The UBE2G2:G2BR complex is stabilized with two types of interactions across the interface. One type includes hydrogen bonds and salt bridges, electrostatic in nature (Fig 4B), and the other type includes van der Waals contacts, i.e., hydrophobic interactions. The high degree of similarity of the UBE2G2:G2BR^AUP1 and UBE2G2:G2BR^gp78 structures is the result of a largely conserved set of G2BR residues involved in direct contacts with UBE2G2 (Fig 4C). It is not surprising that this set of residues in the two G2BR sequences forms an almost identical pattern of interactions with the E2 molecule in the UBE2G2:G2BR^AUP1 and UBE2G2:G2BR^gp78 complexes.
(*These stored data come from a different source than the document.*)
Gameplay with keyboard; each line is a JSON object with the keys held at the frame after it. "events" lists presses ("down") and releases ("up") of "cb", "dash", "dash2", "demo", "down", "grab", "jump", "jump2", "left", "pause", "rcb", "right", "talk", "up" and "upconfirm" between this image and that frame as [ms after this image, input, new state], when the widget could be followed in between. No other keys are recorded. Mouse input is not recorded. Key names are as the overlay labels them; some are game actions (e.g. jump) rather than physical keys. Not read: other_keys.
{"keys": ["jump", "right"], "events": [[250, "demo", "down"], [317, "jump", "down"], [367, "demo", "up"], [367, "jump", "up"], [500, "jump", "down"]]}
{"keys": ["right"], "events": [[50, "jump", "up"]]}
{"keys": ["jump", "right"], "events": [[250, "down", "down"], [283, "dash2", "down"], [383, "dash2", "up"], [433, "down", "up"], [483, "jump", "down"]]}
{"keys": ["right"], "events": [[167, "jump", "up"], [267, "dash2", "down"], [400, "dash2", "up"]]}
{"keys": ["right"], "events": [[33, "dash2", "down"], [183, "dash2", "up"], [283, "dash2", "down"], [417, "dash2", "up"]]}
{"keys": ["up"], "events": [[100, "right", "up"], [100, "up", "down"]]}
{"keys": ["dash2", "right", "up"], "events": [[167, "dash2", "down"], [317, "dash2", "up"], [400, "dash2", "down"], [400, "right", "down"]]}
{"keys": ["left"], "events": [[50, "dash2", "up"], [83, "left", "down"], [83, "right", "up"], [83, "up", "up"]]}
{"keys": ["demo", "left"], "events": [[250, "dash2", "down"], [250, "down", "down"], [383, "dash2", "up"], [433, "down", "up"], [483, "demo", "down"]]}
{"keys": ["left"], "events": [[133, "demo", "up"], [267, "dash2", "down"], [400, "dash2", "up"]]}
To quantify the affinity between UBE2G2 and G2BR^AUP1, we performed isothermal titration calorimetry (ITC) measurements with purified UBE2G2 and either the G2BR^gp78 or the G2BR^AUP1 peptide. This resulted in measured K_d values of 2.7 ± 1.0 nM and 3.1 ± 2.0 nM, respectively (Fig 4D, S3A Fig), which is in accordance with the previously reported high-affinity interaction between UBE2G2 and G2BR^gp78 [17,30]. We also utilized both microscale thermophoresis (MST) and fluorescence polarization (FP) assays with purified UBE2G2 and fluorescently labeled G2BR^gp78 or G2BR^AUP1 peptides. Both methods confirmed the low nanomolar K_d values (Fig 4D, S3B and S3C Fig). Based on these results, we conclude that the affinity of G2BR^AUP1 for UBE2G2 is similar to that of G2BR^gp78.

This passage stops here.